8.Did the plaintiffs prove that the defendant Town of Babylon was an "operator of” the AMW Materials Testing facility, as the Court defined that term for you?
YES_NO_
If your answer to question 8 is "YES,” you have found a verdict in favor of plaintiffs and against the defendant Town of Babylon in the Second Federal CERCLA cause of action. Please proceed to the instructions preceding question 9.
If your answer to question 8 is "NO,” you have found a verdict in favor of the defendant Town of Babylon in the second Federal CERCLA cause of action. Please proceed to the instructions preceding question 9.
Verdict Sheet at 3-5 (first and second emphases added, third in original).
. Indeed, confusion in the jury response is amplified by the mistaken reference to the Fire District in the instructive language following question five.

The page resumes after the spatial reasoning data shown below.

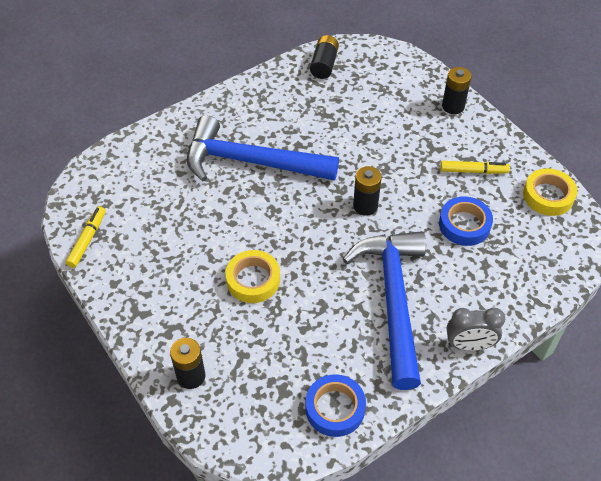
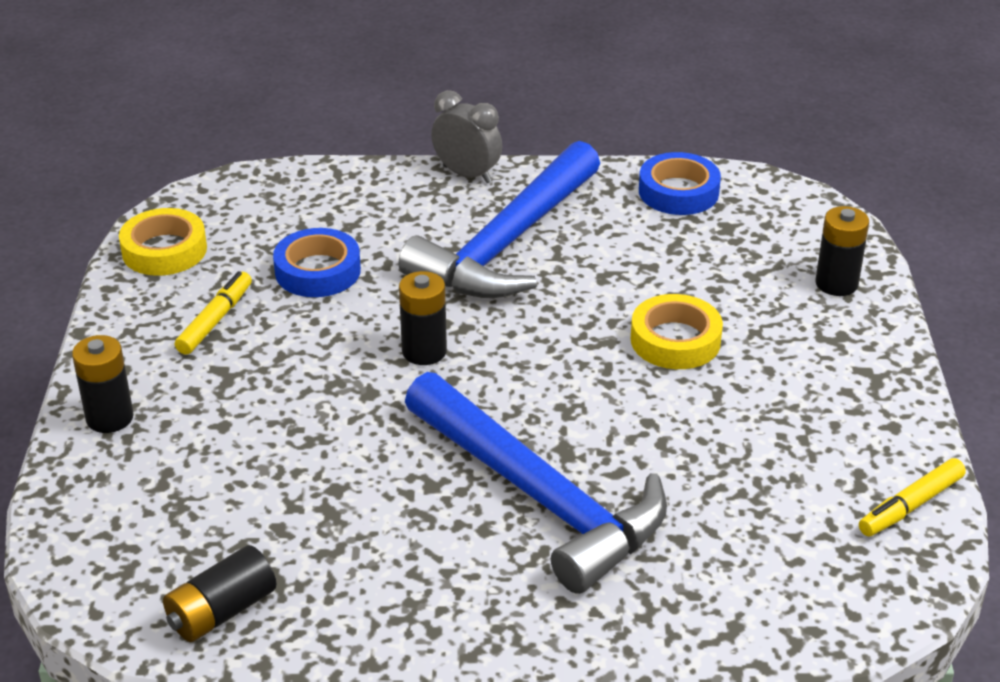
camera: 145 degrees left, 15 degrees down
yellow marker [440,161,510,174] -> yellow marker turned 75 degrees clockwise [175,271,252,355]

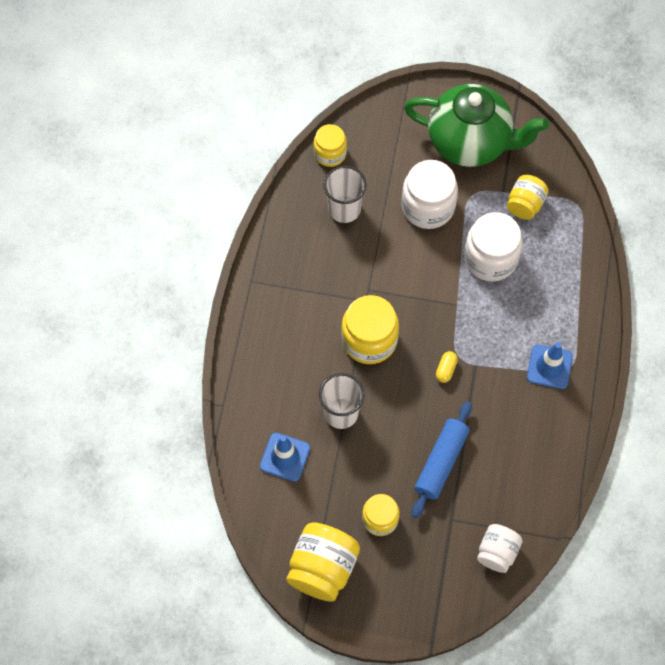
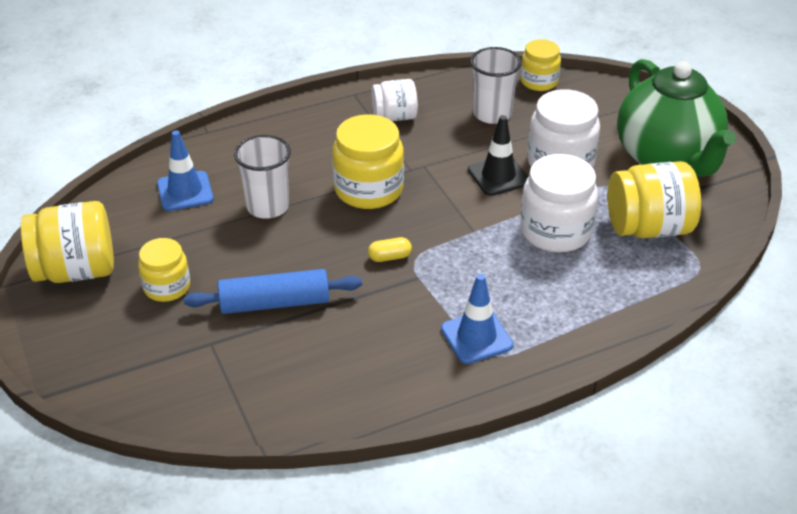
camera: 55 degrees right, 25 degrees down
white jar [477,524,523,573] -> white jar moved to [371,79,418,121]
yellow jar [507,175,549,220] -> yellow jar [608,161,701,238], size x1.61
none -> black traffic cone [468,115,528,196]

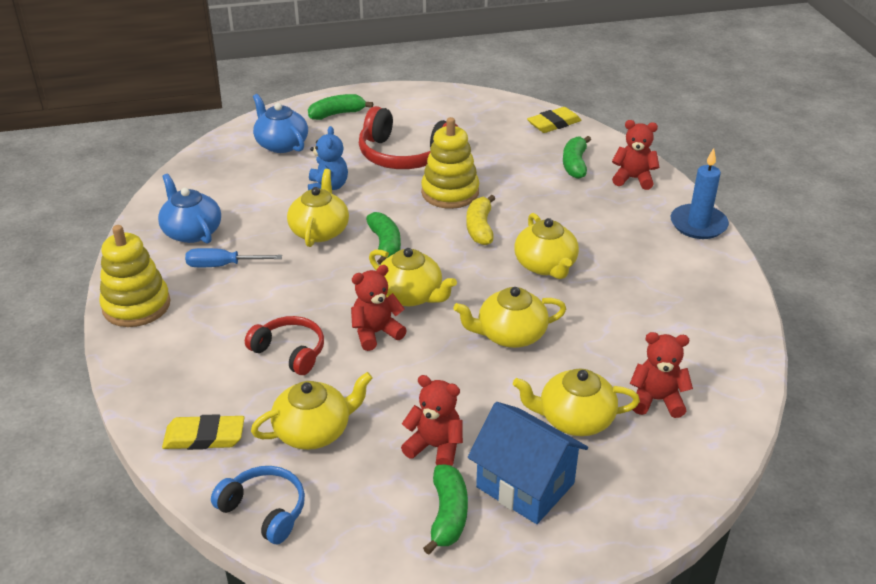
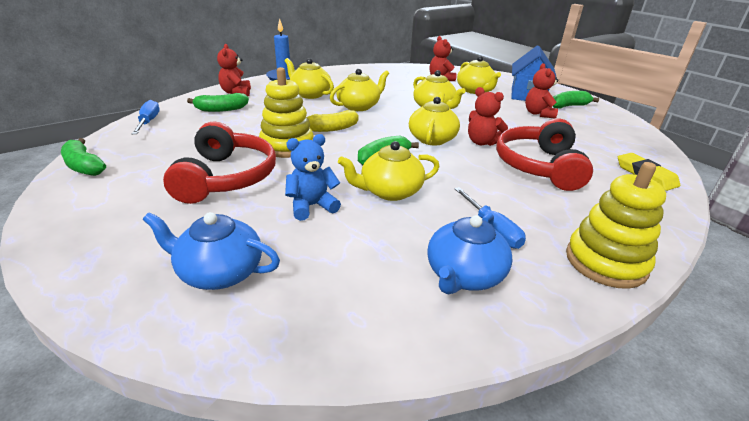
camera: 115 degrees left, 5 degrees down
blue headphones [211,466,305,544] -> none
red headphones [245,316,324,375] -> red headphones [496,119,593,191], size x1.66
yellow teapot [251,372,373,450] -> yellow teapot moved to [285,58,334,99]
blue teapot [253,94,308,153] -> blue teapot turned 75 degrees clockwise [143,212,280,290]
green banana [308,94,373,120] -> green banana moved to [61,138,106,176]
yellow eraser [527,107,582,133] -> blue screwdriver [132,100,160,134]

. Plaintiffs point to some record evidence suggesting that, upon first responding to the AMW fire site, members of the Fire Company did not think they were responding to a threatened release of hazardous materials. To the extent a focus on the lack of such subjective knowledge may have informed the juiy response to the first question on the jury sheet, that focus would have been wrong. In any event, any subjective unawareness was short-lived. The Fire Company Alarm Detail Dispatch for the AMW fire said, "Please Note Hazardous Materials.” Fire Company Chief Tutt testified that, within a minute of arriving at the scene of the fire, he called Dispatch to note that there were "a lot of chemicals” on the scene and to request assistance from the Environmental Protection Agency. Shortly thereafter, representatives of the New York State Department of Environmental Conservation and the Suffolk County Department of Health arrived at the scene.
. At the first trial, the district court explained that "in order to prove that [plaintiffs] had a special relationship with the Town of Babylon or the North Amityville Fire Company, the plaintiffs must show, must prove, the following factors. And I go through the four Cuffy factors. Yes?” Trial 1 Tr. at 2746-47. The district court continued, "However, if the plaintiff proves the four factors that are set forth in Cuffy, then there could be liability, and that’s what I’m going to charge the jury.” Id. at 2747-48. Plaintiffs did not object at any time during this discussion, and the district court's instructions to the jury at the second trial were consistent with these observations.